=== Page ===
==============================
Stuff like this makes me want to be an Objectivist.

Please no.

But it's very stupid.

As is Objectivism. You're better as a somewhat traditionalist conservative. Trust me.

I know, but really... that comment inspired a little bit of rage.

What is the 8th building depicted? It looks like it is in DC.

Hyde Park, mansion of the Vanderbilts. It's in NY State.


Title: Re: Opinion of big old houses
Post by: Oakvale on May 27, 2012, 08:25:01 PM
I don't really see how Lewis' post is apparently so terrible.


Title: Re: Opinion of big old houses
Post by: Simfan34 on May 27, 2012, 08:27:21 PM
I don't really see how Lewis' post is apparently so terrible.

I mean- take them over and just give them to people? Really?


Title: Re: Opinion of big old houses
Post by: Oakvale on May 27, 2012, 08:29:31 PM
I don't really see how Lewis' post is apparently so terrible.

I mean- take them over and just give them to people? Really?

Why not? It's not like they're especially useful if they're just sitting there owned by some random riches.


Title: Re: Opinion of big old houses
Post by: Simfan34 on May 27, 2012, 08:30:54 PM
I don't really see how Lewis' post is apparently so terrible.

I mean- take them over and just give them to people? Really?

Why not? It's not like they're especially useful if they're just sitting there owned by some random riches.

But whose business is that but their own? They sit there looking pretty. That's useful enough to me.


Title: Re: Opinion of big old houses
Post by: Lief 🗽 on May 27, 2012, 08:35:12 PM
Some of the ones you posted are okay aesthetically, although most aren't, and all are terrible houses as symbols of capitalist oppression.

Now, now. Some of them are symbols of feudal oppression as well. Or capitalist oppression with a feudal oppression facade, at least.


Title: Re: Opinion of big old houses
Post by: Simfan34 on May 27, 2012, 08:39:26 PM
Some of the ones you posted are okay aesthetically, although most aren't, and all are terrible houses as symbols of capitalist oppression.

Now, now. Some of them are symbols of feudal oppression as well. Or capitalist oppression with a feudal oppression facade, at least.

Very good! Now, which ones?


Title: Re: Opinion of big old houses
Post by: World politics is up Schmitt creek on May 27, 2012, 09:04:34 PM
I don't really see how Lewis' post is apparently so terrible.

I mean- take them over and just give them to people? Really?

Why not? It's not like they're especially useful if they're just sitting there owned by some random riches.

But whose business is that but their own? They sit there looking pretty. That's useful enough to me.

I think the question is why you're particularly shocked and/or appalled at what Lewis said relative to normal leftist rhetoric on topics like this (unless that's something that always bothers you).
==============================
=== Dataset extract ===
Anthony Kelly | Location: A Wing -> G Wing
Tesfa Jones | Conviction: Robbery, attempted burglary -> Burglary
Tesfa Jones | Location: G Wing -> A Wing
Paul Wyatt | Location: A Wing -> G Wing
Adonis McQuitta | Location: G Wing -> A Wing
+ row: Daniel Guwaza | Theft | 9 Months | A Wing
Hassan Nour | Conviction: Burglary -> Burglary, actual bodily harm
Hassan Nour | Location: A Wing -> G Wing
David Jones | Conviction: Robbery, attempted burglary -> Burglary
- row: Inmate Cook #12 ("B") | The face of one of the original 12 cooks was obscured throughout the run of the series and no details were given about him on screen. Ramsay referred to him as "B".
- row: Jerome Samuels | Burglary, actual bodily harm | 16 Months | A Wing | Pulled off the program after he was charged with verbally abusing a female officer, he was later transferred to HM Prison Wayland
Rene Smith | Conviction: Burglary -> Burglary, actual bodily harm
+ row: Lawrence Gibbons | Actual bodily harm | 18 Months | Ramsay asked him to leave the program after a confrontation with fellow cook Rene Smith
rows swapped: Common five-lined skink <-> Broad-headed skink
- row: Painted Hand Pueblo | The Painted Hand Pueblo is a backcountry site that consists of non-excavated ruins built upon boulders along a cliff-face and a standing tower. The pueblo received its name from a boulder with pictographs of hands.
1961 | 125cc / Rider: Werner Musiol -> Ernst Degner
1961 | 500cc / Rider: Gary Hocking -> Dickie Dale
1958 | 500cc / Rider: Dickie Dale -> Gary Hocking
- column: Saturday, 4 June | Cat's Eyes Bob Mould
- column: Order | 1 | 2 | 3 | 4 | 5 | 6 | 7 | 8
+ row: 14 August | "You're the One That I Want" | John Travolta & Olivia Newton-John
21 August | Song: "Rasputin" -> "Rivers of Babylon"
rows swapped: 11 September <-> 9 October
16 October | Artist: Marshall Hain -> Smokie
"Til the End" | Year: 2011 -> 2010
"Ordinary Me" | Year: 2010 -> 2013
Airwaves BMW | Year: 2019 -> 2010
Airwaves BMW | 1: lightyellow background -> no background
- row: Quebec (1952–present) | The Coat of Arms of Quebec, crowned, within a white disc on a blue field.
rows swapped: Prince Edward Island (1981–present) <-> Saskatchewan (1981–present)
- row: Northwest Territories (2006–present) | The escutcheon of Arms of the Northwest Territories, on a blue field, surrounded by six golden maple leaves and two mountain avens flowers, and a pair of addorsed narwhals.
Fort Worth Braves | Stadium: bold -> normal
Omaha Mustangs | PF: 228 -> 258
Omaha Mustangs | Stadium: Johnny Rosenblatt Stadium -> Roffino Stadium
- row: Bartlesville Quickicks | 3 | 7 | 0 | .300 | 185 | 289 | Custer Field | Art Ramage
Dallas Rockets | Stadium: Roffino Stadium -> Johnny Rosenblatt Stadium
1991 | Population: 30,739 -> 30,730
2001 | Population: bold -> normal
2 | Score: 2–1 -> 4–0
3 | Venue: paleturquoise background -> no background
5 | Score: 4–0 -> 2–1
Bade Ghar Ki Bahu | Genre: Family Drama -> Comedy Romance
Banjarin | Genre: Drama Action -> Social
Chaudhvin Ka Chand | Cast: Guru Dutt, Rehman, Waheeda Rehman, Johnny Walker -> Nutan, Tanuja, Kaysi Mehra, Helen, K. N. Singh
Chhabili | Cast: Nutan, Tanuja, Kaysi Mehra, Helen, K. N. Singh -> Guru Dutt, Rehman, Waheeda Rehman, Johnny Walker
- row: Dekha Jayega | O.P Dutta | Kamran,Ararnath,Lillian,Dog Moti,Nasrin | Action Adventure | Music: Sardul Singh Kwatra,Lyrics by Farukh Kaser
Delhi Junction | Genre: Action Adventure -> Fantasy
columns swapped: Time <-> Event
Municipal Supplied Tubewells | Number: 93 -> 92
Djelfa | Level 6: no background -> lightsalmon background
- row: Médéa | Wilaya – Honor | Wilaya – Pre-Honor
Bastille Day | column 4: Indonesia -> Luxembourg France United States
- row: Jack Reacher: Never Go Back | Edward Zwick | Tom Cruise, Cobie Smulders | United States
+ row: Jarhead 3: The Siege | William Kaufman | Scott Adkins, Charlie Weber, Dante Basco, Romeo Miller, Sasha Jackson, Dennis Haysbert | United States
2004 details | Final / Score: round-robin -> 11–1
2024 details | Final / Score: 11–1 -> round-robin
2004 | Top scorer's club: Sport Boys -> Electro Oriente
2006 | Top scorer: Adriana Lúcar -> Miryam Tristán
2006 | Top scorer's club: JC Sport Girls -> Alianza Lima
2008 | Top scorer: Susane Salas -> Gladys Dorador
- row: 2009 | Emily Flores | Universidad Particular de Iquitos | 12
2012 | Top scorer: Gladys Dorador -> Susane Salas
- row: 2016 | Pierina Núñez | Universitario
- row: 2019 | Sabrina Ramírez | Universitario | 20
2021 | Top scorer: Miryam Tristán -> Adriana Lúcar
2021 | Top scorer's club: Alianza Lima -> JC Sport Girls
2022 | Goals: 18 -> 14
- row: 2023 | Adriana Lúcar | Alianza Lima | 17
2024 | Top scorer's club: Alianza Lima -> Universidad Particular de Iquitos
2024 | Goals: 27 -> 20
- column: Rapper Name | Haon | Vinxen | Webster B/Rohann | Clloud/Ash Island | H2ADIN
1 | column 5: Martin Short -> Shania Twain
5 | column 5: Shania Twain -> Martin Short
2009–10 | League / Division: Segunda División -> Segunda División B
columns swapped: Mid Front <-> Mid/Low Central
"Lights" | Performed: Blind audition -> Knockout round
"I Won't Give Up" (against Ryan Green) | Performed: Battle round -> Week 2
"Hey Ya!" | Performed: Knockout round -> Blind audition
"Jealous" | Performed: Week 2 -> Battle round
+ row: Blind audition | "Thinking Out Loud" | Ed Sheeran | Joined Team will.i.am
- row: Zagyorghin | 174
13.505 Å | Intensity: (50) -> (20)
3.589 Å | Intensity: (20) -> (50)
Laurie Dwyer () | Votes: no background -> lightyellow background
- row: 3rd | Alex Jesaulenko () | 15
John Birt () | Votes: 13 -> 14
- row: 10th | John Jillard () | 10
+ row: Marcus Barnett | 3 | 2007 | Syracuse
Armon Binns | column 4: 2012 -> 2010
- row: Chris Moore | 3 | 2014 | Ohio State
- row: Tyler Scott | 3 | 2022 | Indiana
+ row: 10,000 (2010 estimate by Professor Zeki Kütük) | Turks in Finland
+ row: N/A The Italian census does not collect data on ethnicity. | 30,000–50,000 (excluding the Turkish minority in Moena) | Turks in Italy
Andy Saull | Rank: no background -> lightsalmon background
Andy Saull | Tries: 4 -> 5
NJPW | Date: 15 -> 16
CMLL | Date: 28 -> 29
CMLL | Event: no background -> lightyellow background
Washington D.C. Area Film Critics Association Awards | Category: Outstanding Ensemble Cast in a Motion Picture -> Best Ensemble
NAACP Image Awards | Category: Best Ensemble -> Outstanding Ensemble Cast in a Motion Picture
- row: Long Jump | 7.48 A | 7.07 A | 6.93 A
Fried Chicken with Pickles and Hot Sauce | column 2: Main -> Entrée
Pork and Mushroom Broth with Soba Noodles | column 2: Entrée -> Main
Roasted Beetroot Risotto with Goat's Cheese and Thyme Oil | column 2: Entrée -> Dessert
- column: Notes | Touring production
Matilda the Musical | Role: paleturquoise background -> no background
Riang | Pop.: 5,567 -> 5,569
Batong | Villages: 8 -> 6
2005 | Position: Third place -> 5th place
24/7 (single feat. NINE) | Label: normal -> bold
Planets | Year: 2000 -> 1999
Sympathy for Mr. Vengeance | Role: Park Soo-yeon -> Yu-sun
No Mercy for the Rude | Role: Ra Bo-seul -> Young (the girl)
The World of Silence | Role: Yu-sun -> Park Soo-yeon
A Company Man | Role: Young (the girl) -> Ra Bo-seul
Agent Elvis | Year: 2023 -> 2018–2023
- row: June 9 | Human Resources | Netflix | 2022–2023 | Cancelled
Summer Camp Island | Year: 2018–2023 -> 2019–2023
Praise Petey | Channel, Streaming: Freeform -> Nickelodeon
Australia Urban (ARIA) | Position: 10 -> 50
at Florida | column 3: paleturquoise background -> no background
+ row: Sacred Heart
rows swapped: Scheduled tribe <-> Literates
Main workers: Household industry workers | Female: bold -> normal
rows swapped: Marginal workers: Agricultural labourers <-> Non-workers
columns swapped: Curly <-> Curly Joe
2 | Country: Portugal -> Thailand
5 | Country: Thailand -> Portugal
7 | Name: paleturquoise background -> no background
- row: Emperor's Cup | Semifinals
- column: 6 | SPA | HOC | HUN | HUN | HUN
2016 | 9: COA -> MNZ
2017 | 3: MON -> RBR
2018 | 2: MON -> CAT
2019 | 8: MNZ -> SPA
==============================
=== Required work ===
[A] In the thread, what building is identified as the 8th one depicted, and in which state does the thread place it?
[B] Reproduce the passage of the thread that begins at the words "As is Objectivism." and stops after the words "bit of rage.".

=== Answers by task ===
[A] Hyde Park, the mansion of the Vanderbilts, in New York State.

[B]
As is Objectivism. You're better as a somewhat traditionalist conservative. Trust me.

I know, but really... that comment inspired a little bit of rage.